Exercise description = Set the records down again exactly, apart from any pictures in them.

....

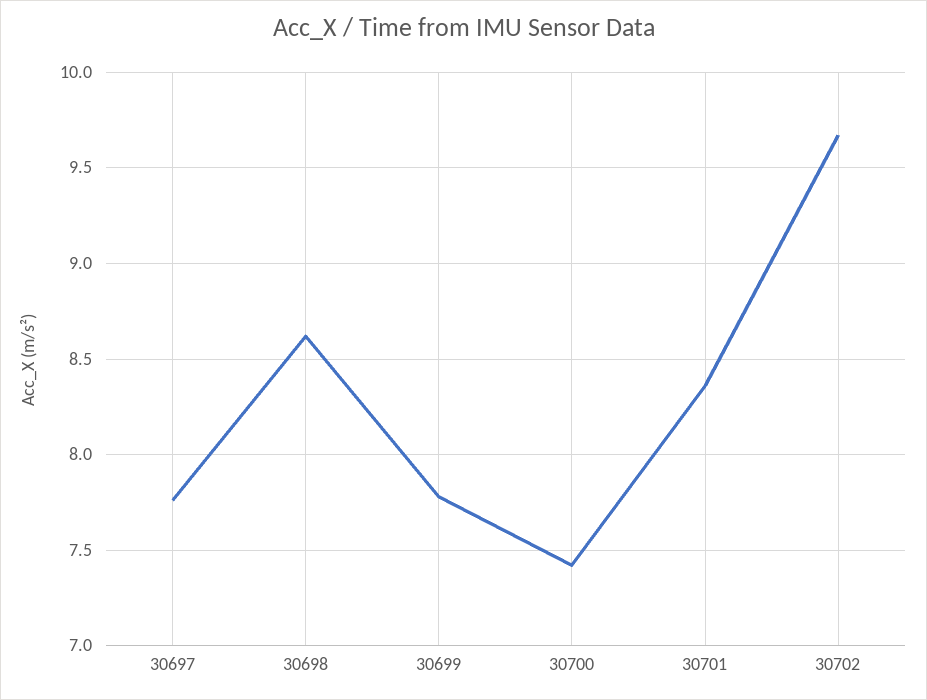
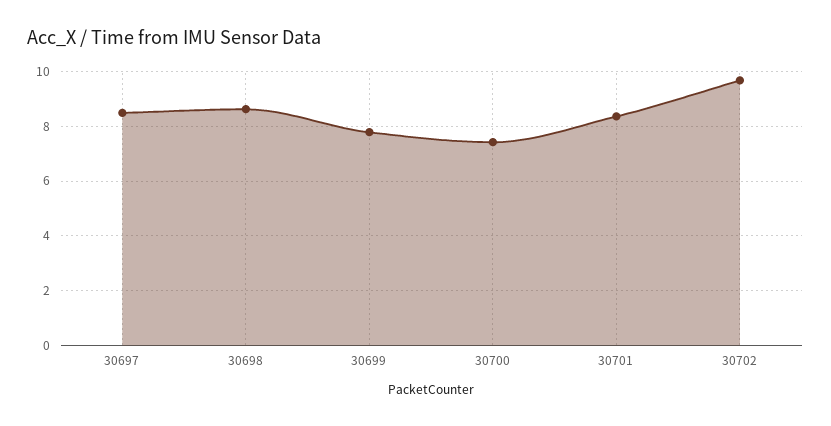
  {
-   "30697": 7.75,
+   "30697": 8.5,
    "30698": 8.6,
    "30699": 7.8,
    "30700": 7.4,
    "30701": 8.35,
    "30702": 9.65
  }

....

Solution below =
  {
-   "30697": 7.75,
+   "30697": 8.5,
    "30698": 8.6,
    "30699": 7.8,
    "30700": 7.4,
    "30701": 8.35,
    "30702": 9.65
  }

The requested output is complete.